The government turned more than two years ago to the mothballed Metsamor for relief. The plant will add 400 megawatts of daily power to the 700 or so Armenia can produce now, at a cost for fuel and refurbishment of $70 million to $80 million. To build a new plant of any kind providing that much energy would take at least five years and cost at least $400 million, said Steve V. Tashjian, an Armenian-American who just completed three years as energy minister here.
"So what do you do? Keep your people in the dark?" Tashjian asked. "It is social suicide, it is political suicide, it is economic suicide and, as far as I am concerned, it is technological suicide to have the capability to do something and not do it."
The government persuaded parliament to repeal a law that required a nationwide referendum before the plant could reopen. "We think it's a technical question, an economic question, and so we gave the state the freedom to act," deputy speaker Sahakian explained. The government pleaded unsuccessfully with Western nations, which have helped Armenia with large amounts of humanitarian aid and technical assistance in other areas, to help upgrade Metsamor, Tashjian said.
So Armenia turned to Russia for loans and expertise. The refurbishing work is Russian-designed, and when the plant reopens, about 20 Russian experts will be working here, general director Souran Azadian said.
Once the plant is running, Armenia hopes the West will accept it as an unfortunate reality and kick in some assistance. Many safety upgrades have been scheduled for after start-up, Deputy Prime Minister Vigen Chitechian said -- but without Western aid, they will take longer to implement.
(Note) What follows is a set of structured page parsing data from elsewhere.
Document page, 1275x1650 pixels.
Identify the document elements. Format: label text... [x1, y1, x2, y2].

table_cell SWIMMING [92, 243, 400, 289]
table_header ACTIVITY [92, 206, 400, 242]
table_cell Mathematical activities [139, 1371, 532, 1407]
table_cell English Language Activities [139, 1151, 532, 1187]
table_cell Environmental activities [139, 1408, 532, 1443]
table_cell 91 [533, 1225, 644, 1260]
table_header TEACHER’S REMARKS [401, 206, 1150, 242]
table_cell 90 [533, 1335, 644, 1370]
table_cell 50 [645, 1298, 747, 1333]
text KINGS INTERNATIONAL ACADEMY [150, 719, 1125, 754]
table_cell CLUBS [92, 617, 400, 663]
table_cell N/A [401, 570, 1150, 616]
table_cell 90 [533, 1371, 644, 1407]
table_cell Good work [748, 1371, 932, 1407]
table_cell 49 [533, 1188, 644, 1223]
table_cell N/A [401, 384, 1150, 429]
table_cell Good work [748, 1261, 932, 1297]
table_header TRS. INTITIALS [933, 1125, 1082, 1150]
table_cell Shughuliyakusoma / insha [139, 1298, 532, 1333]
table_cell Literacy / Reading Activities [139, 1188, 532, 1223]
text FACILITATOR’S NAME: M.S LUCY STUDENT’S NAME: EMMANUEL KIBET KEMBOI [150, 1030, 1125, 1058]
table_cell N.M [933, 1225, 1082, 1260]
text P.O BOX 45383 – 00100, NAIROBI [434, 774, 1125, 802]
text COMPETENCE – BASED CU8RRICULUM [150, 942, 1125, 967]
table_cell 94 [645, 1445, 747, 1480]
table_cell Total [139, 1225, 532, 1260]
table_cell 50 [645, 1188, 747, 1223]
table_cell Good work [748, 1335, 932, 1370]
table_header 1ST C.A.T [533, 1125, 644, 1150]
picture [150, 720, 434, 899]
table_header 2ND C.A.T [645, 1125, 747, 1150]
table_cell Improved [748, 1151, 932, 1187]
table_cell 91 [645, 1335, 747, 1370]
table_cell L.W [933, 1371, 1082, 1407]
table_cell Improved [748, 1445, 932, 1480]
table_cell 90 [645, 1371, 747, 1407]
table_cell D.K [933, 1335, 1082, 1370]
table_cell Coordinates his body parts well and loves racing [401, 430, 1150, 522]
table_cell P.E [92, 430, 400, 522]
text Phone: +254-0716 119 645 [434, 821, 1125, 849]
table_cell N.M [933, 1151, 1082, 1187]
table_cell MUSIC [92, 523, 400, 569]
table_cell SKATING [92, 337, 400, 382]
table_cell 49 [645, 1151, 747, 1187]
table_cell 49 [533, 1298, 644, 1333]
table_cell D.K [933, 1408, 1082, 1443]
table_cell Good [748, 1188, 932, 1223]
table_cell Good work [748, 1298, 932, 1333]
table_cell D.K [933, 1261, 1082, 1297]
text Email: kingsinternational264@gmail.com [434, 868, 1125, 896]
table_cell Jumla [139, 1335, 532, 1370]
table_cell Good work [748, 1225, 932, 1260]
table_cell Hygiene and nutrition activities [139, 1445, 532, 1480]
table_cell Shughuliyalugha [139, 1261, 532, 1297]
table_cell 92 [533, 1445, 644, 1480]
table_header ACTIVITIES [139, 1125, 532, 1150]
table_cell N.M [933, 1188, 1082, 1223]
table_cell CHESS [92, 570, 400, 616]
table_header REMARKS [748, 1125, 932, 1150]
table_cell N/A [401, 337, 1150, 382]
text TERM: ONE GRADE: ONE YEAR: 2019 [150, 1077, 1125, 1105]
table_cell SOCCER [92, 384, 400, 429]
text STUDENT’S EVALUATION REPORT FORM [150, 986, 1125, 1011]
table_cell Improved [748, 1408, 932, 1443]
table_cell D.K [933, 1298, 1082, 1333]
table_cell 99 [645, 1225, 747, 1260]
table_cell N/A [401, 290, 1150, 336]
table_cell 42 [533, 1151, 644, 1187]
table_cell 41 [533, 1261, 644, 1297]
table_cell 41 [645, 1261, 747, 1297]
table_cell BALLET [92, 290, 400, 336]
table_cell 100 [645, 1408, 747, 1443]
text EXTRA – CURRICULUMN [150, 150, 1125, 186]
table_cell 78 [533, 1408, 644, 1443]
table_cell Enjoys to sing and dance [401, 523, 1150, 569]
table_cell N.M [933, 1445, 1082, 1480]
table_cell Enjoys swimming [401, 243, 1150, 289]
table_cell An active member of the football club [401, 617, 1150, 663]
"The main thing is, we realize this is a continuing process," Chitechian said, watching tractors excavate a pool for emergency cooling water, one of many new safety measures. "As long as this plant is here, we are going to keep adding and improving."
Much of the technology still looks like some 1950s view of the future. In the control room, there are no computer screens or digital displays, but hundreds of old-fashioned dials and pencils scribbling across graph paper. Tashjian acknowledged that much of the technology looks "awkward," but he cautioned against judging its reliability on that basis.
"The Soviet system does not pay much attention to appearance, but they were in space before we were," he said.
Still, the IAEA's Rosen said his experts do not think that enough testing has been done to establish how earthquake-proof the station is. They also worry that no one is sure whether the bolts inside the pressure vessel, which holds the fuel, remain strong.
Rosen said he also is concerned that the new staff will not have enough experience or training to handle any emergency. "In all likelihood, there will be some shortage of operators," he said. Chitechian, a former factory director, said Armenia realizes Metsamor will reach the end of its working life in a few years. But he said those years may provide Armenia with enough breathing room to right its economy and find other sources of energy.
"We needed to survive," he said. CAPTION: STEVE TASHJIAN CAPTION: An Armenian farmer drives a horse-drawn cart past the Metsamor nuclear power station, which was closed in 1989. Despite critics' warnings, officials plan to reopen it this summer.